Document layout analysis data:
--------

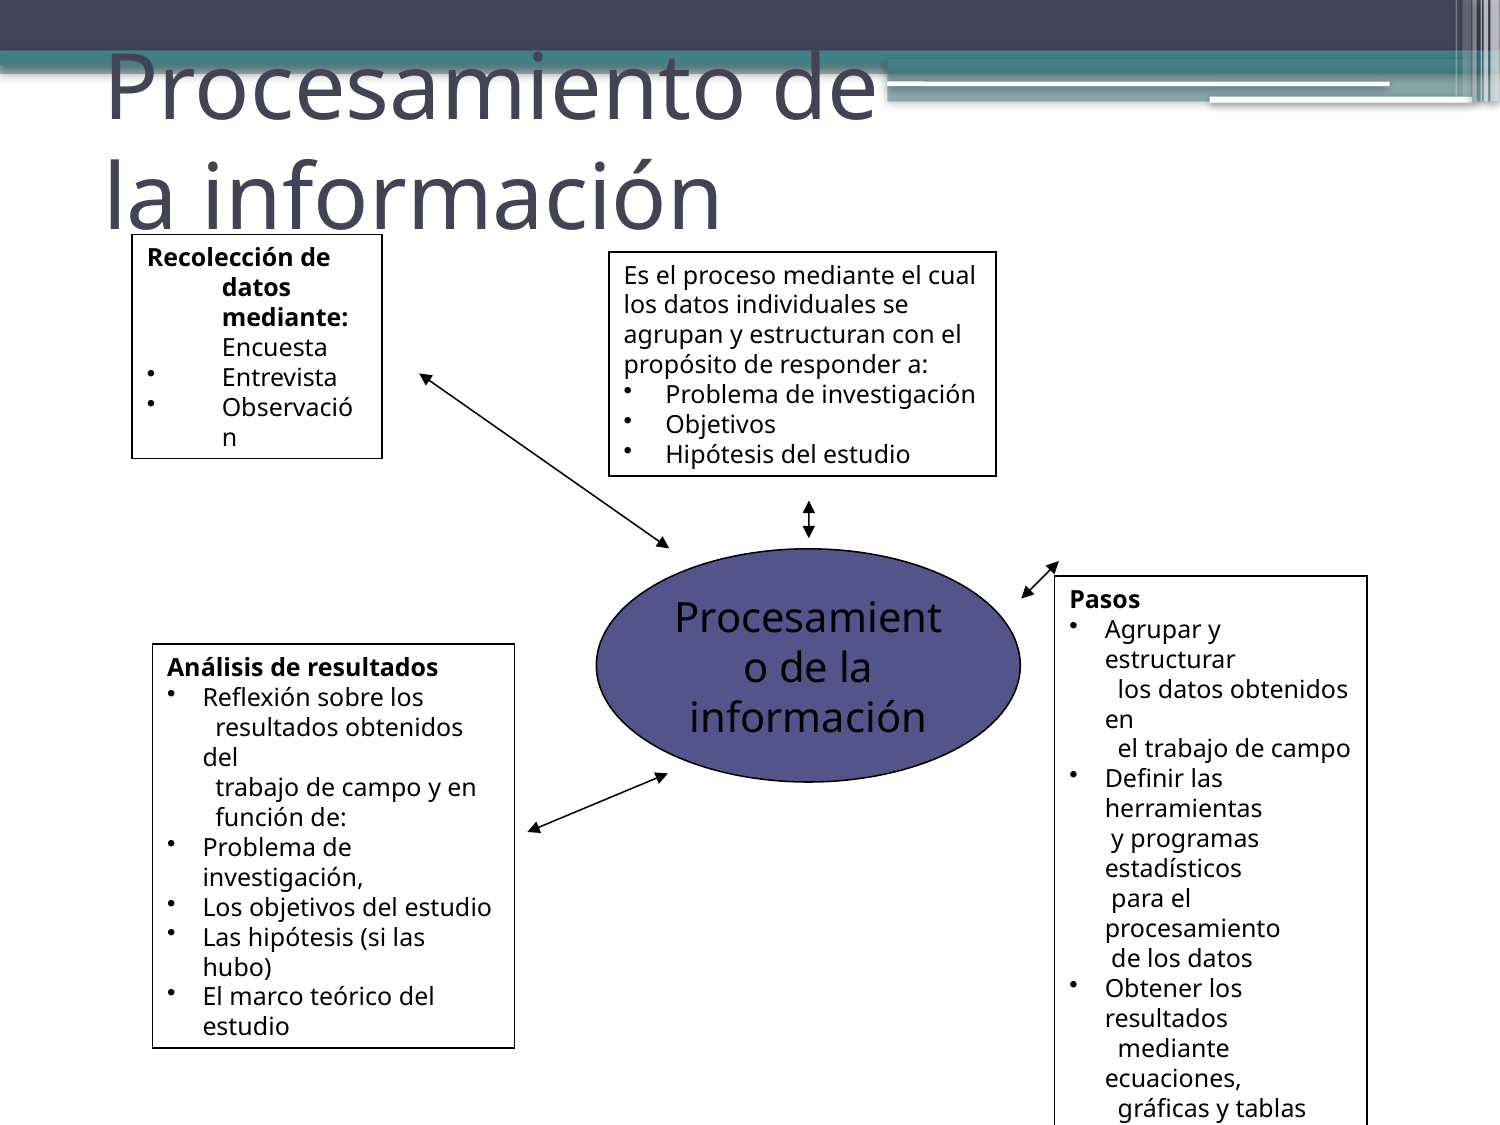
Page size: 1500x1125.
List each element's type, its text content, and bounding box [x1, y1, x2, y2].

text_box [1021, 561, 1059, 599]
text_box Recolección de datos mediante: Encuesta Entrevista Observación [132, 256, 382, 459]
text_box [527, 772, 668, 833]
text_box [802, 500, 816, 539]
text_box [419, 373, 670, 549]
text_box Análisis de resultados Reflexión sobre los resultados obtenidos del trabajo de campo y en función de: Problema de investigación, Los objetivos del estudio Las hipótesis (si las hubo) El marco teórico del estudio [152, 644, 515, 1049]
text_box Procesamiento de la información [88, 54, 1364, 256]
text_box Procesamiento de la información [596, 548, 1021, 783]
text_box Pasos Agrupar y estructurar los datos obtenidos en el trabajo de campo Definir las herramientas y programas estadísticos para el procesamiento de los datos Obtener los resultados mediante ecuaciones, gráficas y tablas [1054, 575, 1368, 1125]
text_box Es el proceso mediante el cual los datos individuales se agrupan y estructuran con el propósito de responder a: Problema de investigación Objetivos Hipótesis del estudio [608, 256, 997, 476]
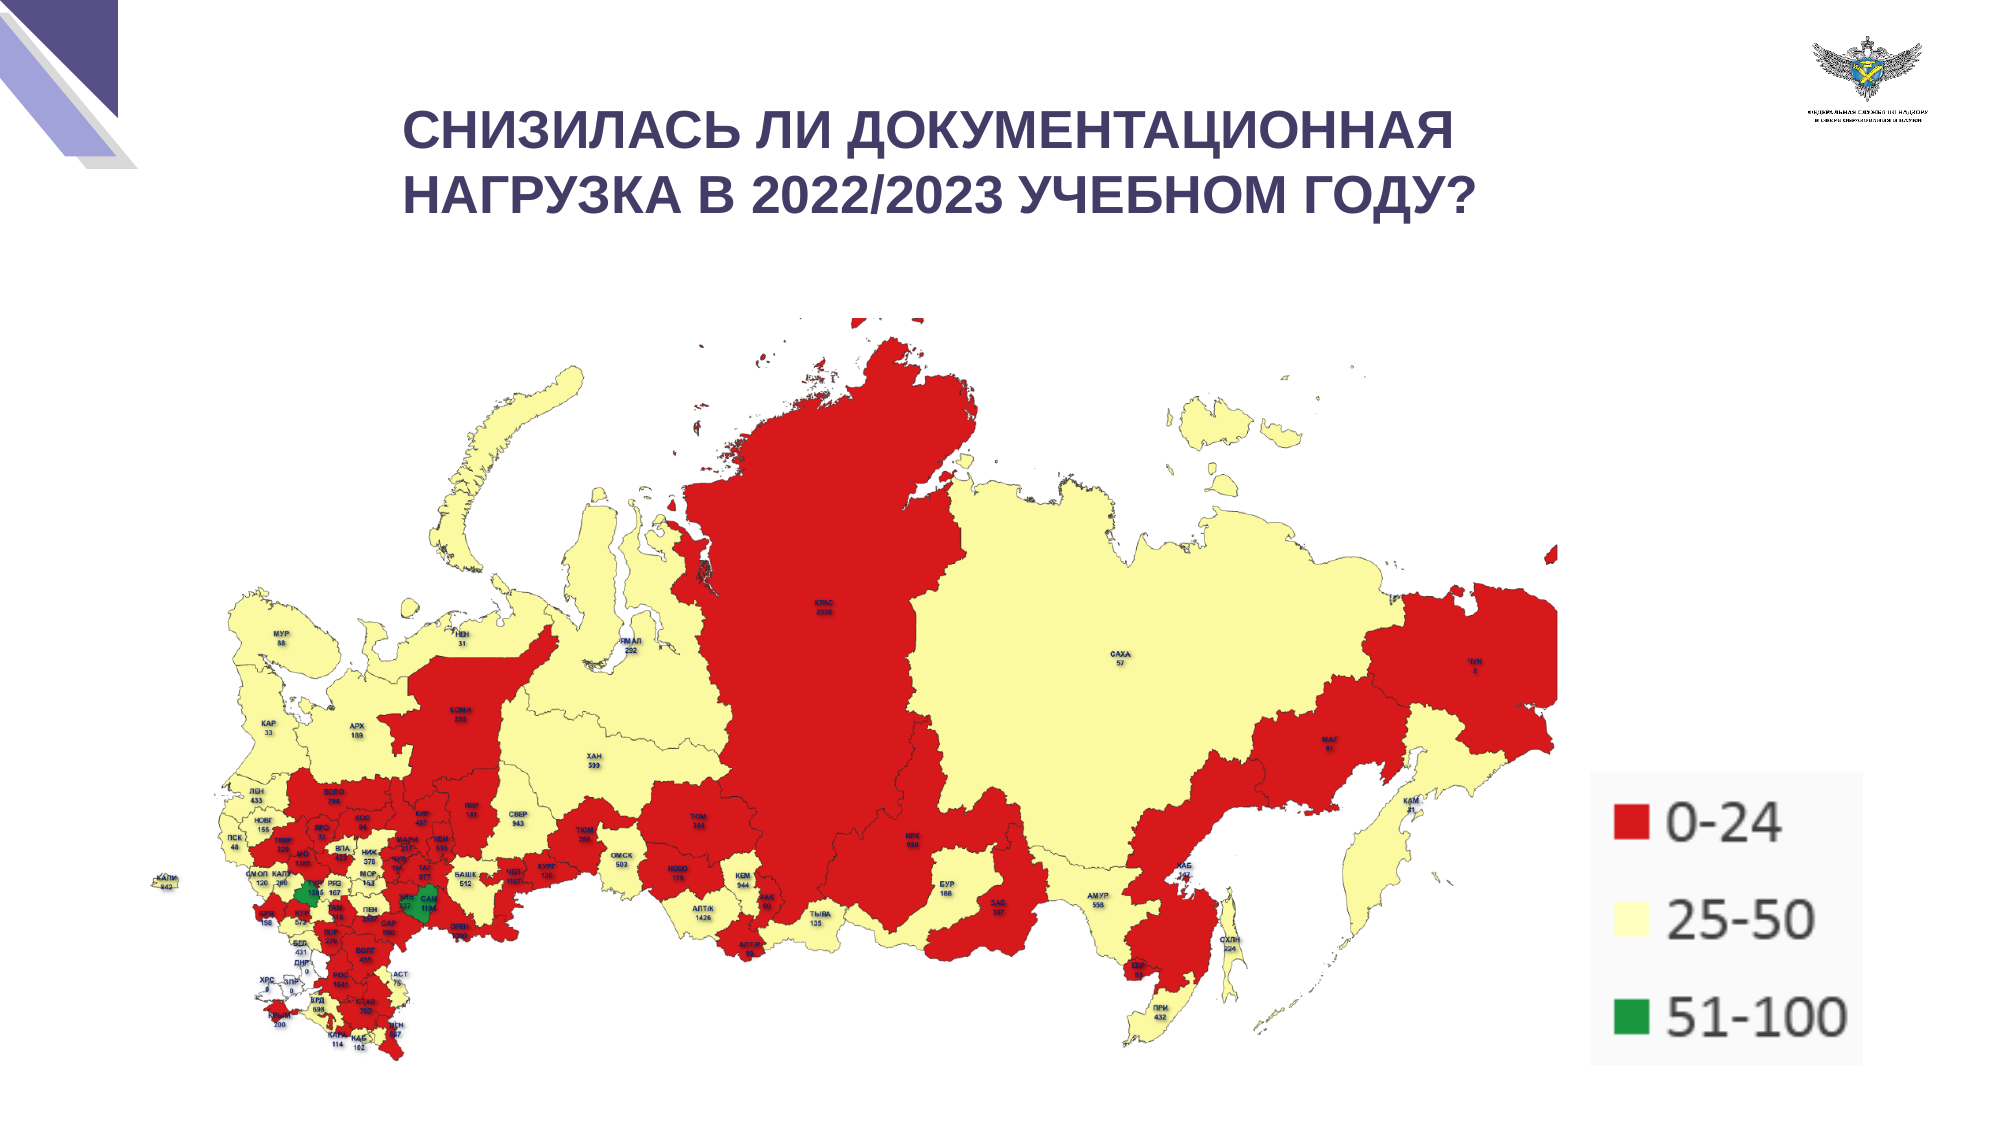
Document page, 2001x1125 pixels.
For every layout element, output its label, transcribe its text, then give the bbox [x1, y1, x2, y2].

--------

## [Problem description]
All lines from the one holding "Document page, 2001x1125 pixels." through the end of the entries need to be given again exactly. Leave out the others.

## [Output below]
Document page, 2001x1125 pixels.
For every layout element, output its label, transcribe its text, then give the bbox [x1, y1, x2, y2].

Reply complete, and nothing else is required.